» **Stored data entries**
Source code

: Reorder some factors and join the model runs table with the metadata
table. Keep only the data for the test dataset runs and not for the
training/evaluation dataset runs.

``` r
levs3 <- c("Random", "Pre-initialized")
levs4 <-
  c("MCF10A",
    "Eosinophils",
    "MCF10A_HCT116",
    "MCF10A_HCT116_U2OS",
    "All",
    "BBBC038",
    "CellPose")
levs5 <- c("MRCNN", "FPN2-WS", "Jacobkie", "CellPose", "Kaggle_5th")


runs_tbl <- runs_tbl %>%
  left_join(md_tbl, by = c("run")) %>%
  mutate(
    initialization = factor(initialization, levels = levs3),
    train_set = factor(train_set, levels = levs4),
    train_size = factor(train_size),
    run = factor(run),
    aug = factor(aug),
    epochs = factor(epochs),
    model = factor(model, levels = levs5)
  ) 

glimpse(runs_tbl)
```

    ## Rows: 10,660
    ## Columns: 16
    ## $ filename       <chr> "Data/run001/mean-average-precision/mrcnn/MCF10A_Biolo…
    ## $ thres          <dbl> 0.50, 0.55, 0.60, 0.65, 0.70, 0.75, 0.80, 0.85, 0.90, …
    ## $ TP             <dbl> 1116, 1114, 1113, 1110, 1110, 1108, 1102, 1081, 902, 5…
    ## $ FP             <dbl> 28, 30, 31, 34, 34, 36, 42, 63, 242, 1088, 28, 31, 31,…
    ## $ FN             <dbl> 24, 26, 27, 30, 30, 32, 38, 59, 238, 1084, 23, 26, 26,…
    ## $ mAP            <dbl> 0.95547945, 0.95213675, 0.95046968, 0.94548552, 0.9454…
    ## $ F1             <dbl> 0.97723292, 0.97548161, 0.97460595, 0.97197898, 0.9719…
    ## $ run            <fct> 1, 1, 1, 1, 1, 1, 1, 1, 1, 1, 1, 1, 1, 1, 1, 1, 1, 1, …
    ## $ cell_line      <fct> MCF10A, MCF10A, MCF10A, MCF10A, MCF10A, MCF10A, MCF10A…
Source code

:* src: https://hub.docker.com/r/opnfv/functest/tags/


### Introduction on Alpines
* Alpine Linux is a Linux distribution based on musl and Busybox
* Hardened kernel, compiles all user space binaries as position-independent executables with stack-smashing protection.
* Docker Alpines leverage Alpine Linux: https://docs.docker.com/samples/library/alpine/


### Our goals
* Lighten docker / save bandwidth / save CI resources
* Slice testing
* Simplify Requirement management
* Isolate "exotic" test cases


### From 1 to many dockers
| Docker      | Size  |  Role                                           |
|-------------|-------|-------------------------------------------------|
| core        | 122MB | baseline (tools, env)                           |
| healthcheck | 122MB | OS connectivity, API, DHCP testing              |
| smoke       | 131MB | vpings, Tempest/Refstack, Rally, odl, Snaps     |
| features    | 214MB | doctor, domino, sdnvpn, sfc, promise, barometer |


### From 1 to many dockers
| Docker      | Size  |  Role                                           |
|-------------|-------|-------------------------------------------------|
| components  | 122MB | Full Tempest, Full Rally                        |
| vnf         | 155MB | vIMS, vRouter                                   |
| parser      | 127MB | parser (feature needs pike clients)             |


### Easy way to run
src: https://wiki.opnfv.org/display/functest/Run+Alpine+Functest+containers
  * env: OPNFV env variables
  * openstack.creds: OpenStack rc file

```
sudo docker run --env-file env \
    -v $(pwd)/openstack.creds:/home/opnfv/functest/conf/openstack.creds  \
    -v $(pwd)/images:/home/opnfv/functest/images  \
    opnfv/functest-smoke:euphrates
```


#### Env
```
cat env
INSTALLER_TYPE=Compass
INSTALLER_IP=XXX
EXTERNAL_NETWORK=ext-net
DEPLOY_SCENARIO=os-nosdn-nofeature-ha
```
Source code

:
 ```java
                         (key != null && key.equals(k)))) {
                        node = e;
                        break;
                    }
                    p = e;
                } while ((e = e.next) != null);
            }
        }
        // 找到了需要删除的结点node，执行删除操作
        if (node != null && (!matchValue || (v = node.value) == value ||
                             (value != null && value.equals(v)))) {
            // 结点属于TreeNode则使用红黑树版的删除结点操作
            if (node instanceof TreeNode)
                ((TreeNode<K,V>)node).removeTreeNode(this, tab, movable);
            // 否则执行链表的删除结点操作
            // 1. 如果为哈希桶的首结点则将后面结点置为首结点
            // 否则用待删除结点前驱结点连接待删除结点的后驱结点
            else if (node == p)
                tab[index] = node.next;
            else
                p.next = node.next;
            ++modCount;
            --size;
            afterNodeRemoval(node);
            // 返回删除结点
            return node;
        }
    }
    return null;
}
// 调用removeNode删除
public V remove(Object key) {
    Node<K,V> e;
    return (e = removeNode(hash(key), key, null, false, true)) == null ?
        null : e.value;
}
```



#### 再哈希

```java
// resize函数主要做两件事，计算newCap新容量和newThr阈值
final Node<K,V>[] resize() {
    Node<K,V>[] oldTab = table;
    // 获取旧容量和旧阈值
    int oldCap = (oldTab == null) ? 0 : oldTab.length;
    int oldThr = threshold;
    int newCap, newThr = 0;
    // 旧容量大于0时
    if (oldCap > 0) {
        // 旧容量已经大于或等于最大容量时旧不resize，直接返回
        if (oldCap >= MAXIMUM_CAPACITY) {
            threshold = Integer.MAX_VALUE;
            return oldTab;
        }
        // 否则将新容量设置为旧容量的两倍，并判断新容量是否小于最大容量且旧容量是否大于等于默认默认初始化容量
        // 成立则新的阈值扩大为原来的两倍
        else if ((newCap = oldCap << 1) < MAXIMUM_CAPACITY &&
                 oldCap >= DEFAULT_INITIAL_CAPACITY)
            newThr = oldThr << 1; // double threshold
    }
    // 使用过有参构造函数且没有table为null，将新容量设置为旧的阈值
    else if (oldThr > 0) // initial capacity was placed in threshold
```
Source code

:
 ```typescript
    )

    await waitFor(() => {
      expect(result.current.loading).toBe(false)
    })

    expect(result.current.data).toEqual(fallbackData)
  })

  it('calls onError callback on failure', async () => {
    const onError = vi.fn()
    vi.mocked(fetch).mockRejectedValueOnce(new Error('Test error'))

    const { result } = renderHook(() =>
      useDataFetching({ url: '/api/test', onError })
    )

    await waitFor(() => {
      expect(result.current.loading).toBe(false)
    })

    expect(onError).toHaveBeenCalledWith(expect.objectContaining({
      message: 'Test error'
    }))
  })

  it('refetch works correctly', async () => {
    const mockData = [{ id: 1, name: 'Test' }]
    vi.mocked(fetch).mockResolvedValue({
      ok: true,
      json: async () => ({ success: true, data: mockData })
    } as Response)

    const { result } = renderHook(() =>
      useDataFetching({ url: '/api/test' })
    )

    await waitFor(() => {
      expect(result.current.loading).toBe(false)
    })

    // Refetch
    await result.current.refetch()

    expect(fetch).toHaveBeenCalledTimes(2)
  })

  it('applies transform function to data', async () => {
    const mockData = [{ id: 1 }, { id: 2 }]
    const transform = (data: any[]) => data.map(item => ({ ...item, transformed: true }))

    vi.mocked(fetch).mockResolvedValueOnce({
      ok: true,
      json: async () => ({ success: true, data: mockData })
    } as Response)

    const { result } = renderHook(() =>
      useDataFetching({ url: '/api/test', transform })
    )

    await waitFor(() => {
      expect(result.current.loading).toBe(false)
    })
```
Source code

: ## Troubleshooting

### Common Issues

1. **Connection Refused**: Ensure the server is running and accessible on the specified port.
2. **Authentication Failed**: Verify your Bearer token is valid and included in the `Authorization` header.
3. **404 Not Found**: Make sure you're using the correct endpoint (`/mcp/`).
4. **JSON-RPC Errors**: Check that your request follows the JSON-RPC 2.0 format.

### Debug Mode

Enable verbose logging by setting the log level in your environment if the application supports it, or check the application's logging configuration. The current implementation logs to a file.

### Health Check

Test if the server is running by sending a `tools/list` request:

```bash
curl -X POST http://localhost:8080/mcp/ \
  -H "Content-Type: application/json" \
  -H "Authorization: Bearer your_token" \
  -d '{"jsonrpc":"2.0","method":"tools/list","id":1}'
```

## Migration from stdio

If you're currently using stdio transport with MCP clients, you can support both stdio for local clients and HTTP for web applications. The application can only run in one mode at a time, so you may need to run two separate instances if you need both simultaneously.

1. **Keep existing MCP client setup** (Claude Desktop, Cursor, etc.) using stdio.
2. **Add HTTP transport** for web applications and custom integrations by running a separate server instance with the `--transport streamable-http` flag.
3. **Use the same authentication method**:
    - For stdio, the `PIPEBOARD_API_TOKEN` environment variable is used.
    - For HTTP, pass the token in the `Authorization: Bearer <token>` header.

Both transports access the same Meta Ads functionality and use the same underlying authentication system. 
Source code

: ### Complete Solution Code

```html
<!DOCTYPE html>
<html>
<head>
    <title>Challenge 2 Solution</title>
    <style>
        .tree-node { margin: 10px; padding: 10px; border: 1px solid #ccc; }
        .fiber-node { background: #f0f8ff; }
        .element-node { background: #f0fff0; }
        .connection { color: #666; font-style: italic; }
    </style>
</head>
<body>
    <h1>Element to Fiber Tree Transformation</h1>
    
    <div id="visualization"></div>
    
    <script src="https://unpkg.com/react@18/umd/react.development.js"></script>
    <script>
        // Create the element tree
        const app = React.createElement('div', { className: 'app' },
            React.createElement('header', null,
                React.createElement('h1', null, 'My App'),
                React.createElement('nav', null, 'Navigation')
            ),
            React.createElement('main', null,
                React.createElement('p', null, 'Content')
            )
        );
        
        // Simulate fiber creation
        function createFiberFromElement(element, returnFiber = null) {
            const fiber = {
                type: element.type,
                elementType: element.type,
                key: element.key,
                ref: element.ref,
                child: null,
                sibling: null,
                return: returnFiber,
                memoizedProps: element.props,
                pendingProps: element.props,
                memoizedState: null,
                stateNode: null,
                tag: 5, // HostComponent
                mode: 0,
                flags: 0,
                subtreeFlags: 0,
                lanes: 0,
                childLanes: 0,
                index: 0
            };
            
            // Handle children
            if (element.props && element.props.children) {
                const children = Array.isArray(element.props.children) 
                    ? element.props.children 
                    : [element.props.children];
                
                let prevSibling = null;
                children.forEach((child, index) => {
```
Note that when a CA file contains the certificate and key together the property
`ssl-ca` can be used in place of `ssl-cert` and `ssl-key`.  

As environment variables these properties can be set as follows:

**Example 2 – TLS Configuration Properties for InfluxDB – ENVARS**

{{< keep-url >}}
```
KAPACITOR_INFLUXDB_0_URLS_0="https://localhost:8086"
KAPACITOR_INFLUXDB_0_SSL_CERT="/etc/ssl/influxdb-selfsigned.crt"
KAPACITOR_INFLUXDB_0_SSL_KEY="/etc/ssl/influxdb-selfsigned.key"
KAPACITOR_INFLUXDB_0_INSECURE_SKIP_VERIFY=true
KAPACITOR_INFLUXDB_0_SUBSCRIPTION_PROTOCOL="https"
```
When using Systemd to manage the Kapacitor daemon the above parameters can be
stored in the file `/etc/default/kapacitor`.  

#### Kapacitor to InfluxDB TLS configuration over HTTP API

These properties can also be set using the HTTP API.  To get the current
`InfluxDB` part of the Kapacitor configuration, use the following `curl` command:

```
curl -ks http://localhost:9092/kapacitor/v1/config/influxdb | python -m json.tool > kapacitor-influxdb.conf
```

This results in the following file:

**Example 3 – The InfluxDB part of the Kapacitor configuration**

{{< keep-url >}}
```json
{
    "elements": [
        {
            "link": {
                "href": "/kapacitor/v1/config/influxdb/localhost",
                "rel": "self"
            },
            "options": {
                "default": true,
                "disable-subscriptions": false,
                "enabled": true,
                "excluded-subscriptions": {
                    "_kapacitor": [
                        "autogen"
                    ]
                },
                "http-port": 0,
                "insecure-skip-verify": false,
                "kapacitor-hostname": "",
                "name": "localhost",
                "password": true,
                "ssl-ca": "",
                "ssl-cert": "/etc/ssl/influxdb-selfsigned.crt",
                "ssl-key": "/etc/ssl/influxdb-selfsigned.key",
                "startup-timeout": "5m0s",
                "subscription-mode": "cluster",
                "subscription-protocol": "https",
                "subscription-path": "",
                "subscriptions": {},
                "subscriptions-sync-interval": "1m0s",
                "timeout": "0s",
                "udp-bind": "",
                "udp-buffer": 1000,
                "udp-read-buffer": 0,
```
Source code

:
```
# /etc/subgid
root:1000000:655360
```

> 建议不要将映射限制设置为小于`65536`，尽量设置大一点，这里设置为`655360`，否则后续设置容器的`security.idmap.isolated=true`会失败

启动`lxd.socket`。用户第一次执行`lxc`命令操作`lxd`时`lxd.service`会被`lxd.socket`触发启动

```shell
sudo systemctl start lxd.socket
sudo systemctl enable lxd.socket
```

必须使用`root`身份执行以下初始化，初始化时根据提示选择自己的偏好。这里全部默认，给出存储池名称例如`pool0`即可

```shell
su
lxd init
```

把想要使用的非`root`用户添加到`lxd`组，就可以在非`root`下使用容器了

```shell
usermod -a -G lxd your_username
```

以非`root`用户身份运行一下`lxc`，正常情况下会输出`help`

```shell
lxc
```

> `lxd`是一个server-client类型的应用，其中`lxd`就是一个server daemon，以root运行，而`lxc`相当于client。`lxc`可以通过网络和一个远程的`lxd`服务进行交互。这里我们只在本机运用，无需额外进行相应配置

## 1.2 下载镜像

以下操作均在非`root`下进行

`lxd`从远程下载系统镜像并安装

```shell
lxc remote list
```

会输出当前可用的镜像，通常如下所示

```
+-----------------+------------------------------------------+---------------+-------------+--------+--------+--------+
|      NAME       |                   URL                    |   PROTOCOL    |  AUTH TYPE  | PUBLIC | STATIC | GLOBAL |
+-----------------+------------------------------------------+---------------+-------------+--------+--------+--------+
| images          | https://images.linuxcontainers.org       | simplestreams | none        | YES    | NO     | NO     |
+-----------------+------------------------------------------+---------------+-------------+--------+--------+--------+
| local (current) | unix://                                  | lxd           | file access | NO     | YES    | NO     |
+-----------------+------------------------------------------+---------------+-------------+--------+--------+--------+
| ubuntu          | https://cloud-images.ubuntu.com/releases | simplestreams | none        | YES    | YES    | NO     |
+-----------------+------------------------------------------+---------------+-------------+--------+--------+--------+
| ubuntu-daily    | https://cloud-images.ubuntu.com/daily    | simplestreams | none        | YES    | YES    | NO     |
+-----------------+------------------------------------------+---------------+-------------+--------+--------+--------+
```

» **Work instruction**
If a line in the records above holds the string "mocked", copy it out.

» **Solution**
    vi.mocked(fetch).mockRejectedValueOnce(new Error('Test error'))
    vi.mocked(fetch).mockResolvedValue({
    vi.mocked(fetch).mockResolvedValueOnce({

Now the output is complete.